In March, Nadella brought on Mustafa Suleyman, who had co-founded AI research company DeepMind and sold it to Google in 2014. Suleyman, later co-founded and led startup Inflection AI, and was effectively acquihired by Microsoft.

In its annual report published in July, Microsoft named OpenAI as a competitor, adding the company to a roster that for years has included megacap peers Amazon, Apple, Google and Meta. And in October, OpenAI debuted a search feature within ChatGPT that positions it to better compete with search engines like Google and Microsoft’s Bing.

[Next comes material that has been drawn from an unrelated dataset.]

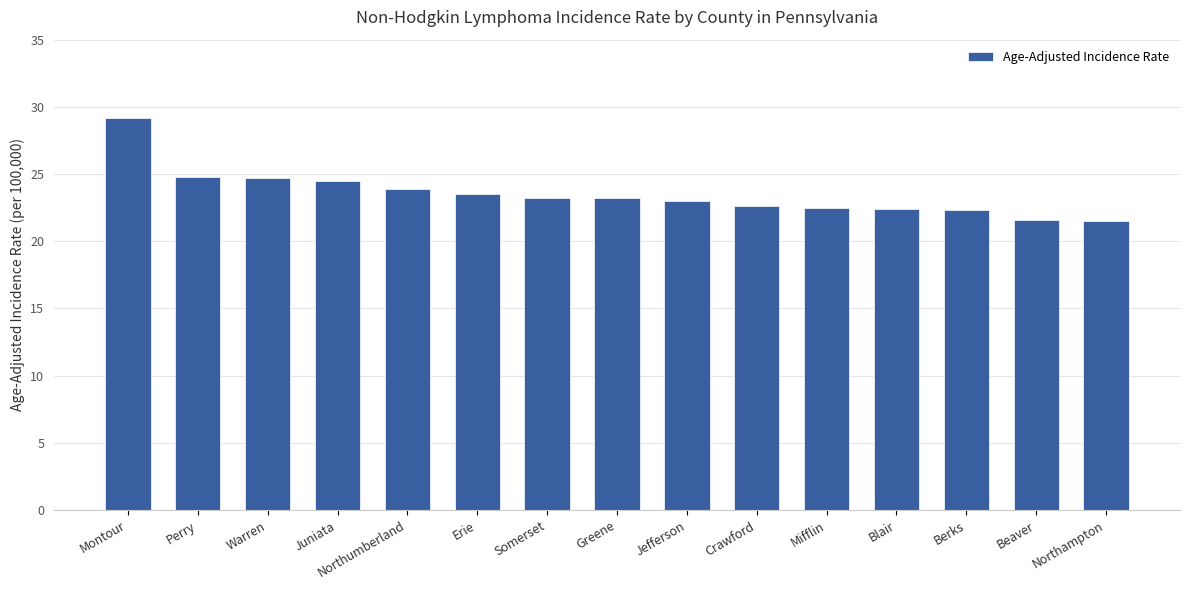

What is the minimum value shown in the chart?

21.5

But the thorniest issue heading into the new year likely involves Musk, who has been a fixture at President-elect Donald Trump’s Mar-a-Lago resort in Florida since the election.

Trump has said in the past that he would repeal President Joe Biden’s AI executive order, issued in October 2023, which introduced new safety assessments, equity and civil rights guidance and research on AI’s impact on the labor market.

Musk is set to to lead the Trump administration’s Department of Government Efficiency (DOGE), which is expected to function as an advisory office, alongside onetime Republican presidential candidate Vivek Ramaswamy. His new role could give Musk, who also runs Tesla and SpaceX and owns social media company X, influence over federal agencies’ budgets, staffing and regulations in ways that favor his companies.

“Starting to feel like The @DOGE has real potential,” Musk posted on X last month.

OpenAI did not provide a comment for the story, and Musk didn’t respond to a request for comment.